Yu M, Tomasa G
Department of Surgery, University of Hawaii, Honolulu 96813.
Crit Care Med. 1993 Nov;21(11):1635-42. doi: 10.1097/00003246-199311000-00010.
To determine if ketoconazole, a thromboxane A2 synthetase inhibitor, given within the first 24 hrs after diagnosis and arrival in the intensive care unit (ICU) would decrease the frequency of adult respiratory distress syndrome in the septic patient population.
Prospective, randomized, double-blind, placebo-controlled study.
Twelve-bed, surgical ICU in a university-affiliated hospital.
Fifty-four consecutive patients admitted to the surgical ICU with the diagnosis of sepsis composed the study sample. Sepsis was defined as including two or more of the following signs in a patient with a systolic blood pressure of < 80 mm Hg or a systemic vascular resistance of < 800 dyne.sec/cm5: a) temperature > or = 39 degrees C or < or = 35 degrees C; b) white blood cell count of > 12,000 leukocytes, or < or = 4000 leukocytes/microL, or > or = 20% immature cells; c) positive blood culture; d) known or strongly suspected source of infection from which a known pathogen was cultured.

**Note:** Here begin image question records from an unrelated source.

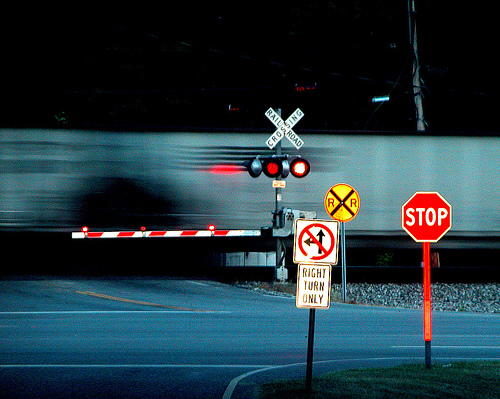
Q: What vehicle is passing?
A: A train.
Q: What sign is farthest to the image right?
A: Stop sign.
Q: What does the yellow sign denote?
A: Railriad crossing.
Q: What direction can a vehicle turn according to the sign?
A: Right.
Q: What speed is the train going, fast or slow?
A: Fast.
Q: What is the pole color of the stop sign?
A: Red.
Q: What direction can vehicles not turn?
A: Left.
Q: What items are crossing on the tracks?
A: Boxcars.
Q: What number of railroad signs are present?
A: Two.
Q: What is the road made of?
A: Asphalt.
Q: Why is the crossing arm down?
A: Because the train is going by.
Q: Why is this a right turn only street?
A: Because the street is one way.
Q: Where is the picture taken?
A: At an street intersection and railroad crossing?.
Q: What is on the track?
A: A moving train.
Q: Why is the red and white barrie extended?
A: To stop traffic, while the train passes by.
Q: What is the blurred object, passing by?
A: A train..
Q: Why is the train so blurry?
A: It is speeding by.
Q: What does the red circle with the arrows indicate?
A: Right turn only.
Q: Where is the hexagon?
A: On a stop sign.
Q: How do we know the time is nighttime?
A: The sky is black.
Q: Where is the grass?
A: On the curb, with the stop sign.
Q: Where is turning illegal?
A: To the left.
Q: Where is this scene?
A: Railroad.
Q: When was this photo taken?
A: At night.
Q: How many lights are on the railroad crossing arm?
A: Three.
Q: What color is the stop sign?
A: Red.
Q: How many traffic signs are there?
A: Four.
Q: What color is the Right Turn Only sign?
A: White.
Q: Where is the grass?
A: By the stop sign.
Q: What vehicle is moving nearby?
A: Train.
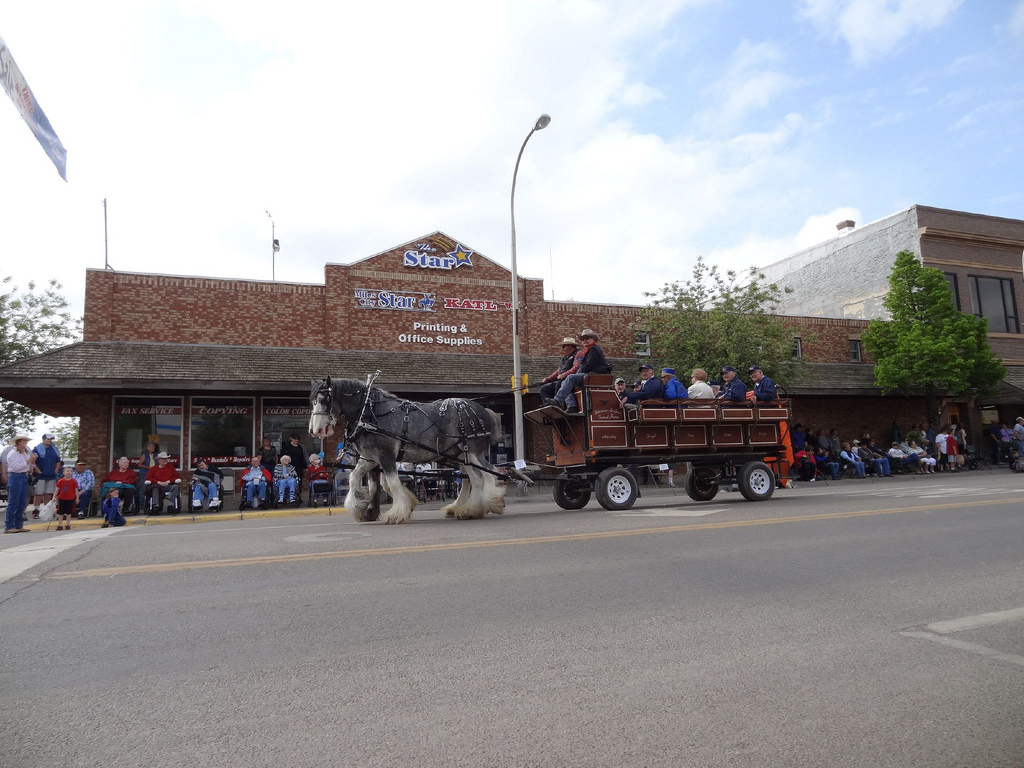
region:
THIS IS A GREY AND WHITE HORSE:
[295, 370, 526, 544]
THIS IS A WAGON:
[520, 375, 792, 516]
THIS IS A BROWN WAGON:
[513, 355, 809, 514]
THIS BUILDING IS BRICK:
[0, 219, 1019, 523]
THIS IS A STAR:
[437, 238, 488, 283]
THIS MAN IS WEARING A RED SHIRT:
[131, 459, 182, 489]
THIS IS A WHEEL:
[585, 457, 642, 511]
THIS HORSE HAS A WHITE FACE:
[302, 388, 344, 449]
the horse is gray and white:
[301, 369, 508, 522]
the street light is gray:
[509, 116, 554, 499]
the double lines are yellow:
[20, 493, 1020, 585]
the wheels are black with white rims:
[552, 456, 775, 510]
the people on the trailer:
[525, 325, 795, 510]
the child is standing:
[52, 462, 78, 530]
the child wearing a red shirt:
[51, 467, 80, 531]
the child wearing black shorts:
[46, 467, 79, 529]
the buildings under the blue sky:
[1, 4, 1020, 505]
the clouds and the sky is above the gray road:
[0, 2, 1021, 767]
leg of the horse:
[462, 473, 501, 515]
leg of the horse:
[450, 495, 463, 530]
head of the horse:
[305, 391, 348, 431]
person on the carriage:
[525, 315, 571, 420]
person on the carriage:
[629, 367, 662, 391]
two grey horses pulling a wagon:
[292, 356, 524, 531]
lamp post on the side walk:
[495, 111, 556, 503]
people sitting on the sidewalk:
[94, 435, 307, 522]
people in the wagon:
[542, 326, 776, 409]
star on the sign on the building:
[448, 234, 474, 273]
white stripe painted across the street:
[12, 511, 114, 587]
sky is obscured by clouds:
[167, 75, 380, 199]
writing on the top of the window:
[115, 397, 188, 426]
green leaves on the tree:
[913, 348, 961, 391]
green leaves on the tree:
[680, 331, 723, 374]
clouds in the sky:
[609, 32, 850, 242]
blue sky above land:
[748, 38, 960, 178]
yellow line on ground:
[174, 521, 330, 623]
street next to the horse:
[391, 571, 613, 695]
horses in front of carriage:
[206, 338, 546, 583]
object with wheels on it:
[482, 331, 846, 548]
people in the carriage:
[493, 310, 823, 466]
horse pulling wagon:
[242, 323, 496, 536]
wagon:
[514, 376, 789, 493]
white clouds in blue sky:
[108, 43, 166, 89]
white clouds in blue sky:
[321, 168, 411, 226]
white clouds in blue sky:
[365, 66, 461, 142]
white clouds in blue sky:
[593, 63, 671, 121]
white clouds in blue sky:
[634, 209, 692, 258]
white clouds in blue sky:
[725, 25, 877, 139]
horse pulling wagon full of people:
[257, 311, 809, 527]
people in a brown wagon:
[510, 294, 805, 517]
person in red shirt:
[99, 446, 144, 529]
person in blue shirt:
[622, 360, 673, 409]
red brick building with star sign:
[8, 209, 936, 478]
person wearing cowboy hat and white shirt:
[7, 427, 39, 541]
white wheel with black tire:
[592, 462, 647, 511]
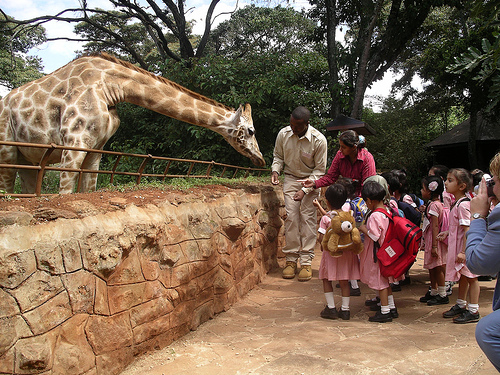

Patients were randomized to receive either ketoconazole (400 mg) or placebo in a double-blind fashion as early as possible and in < 24 hrs after surgical ICU admission or after the diagnosis of sepsis was established.
Adult respiratory distress syndrome (ARDS) was diagnosed if the following criteria were met: a) intrapulmonary shunt of > 20%, or a PaO2/FIO2 ratio of < 150 requiring ventilatory support for > 48 hrs; b) pulmonary artery occlusion pressure of < 18 mm Hg and no clinical signs of heart failure; and c) diffuse infiltrates on chest radiograph. Treatment resulted in significant (p = .002) reduction in the frequency of ARDS compared with the placebo group, 64% vs. 15% in the ketoconazole treated group. The mortality rate was also reduced from 39% in the placebo group to 15% in the ketoconazole group (p = .05). A statistically significant reduction in ventilator and ICU days was not achieved.
Ketoconazole (400 mg through the gastrointestinal tract) given early in the septic course may prevent ARDS and decrease the mortality rate in high-risk, septic patients.
确定在诊断并入住重症监护病房(ICU)后的头24小时内给予血栓素A2合成酶抑制剂酮康唑,是否会降低脓毒症患者群体中成人呼吸窘迫综合征的发生率。
前瞻性、随机、双盲、安慰剂对照研究。
一所大学附属医院的拥有12张床位的外科ICU。
连续54例入住外科ICU且诊断为脓毒症的患者组成研究样本。脓毒症定义为收缩压<80mmHg或体循环血管阻力<800达因·秒/厘米⁵的患者出现以下两种或更多体征:a)体温≥39℃或≤35℃;b)白细胞计数>12,000/微升或≤4000/微升,或≥20%未成熟细胞;c)血培养阳性;d)已知或高度怀疑的感染源且培养出已知病原体。
患者被随机分组,尽早且在入住外科ICU后或脓毒症诊断确立后的24小时内,以双盲方式接受酮康唑(400毫克)或安慰剂治疗。
若符合以下标准,则诊断为成人呼吸窘迫综合征(ARDS):a)肺内分流>20%,或动脉血氧分压/吸入氧分数值(PaO2/FIO2)<150且需要机械通气支持>48小时;b)肺动脉楔压<18mmHg且无心力衰竭的临床体征;c)胸部X线片显示弥漫性浸润。与安慰剂组相比,治疗使ARDS发生率显著降低(p = 0.002),酮康唑治疗组为64%,安慰剂组为15%。死亡率也从安慰剂组的39%降至酮康唑组的15%(p = 0.05)。机械通气天数和ICU住院天数未实现统计学上的显著减少。
在脓毒症病程早期经胃肠道给予酮康唑(400毫克)可能预防ARDS并降低高危脓毒症患者的死亡率。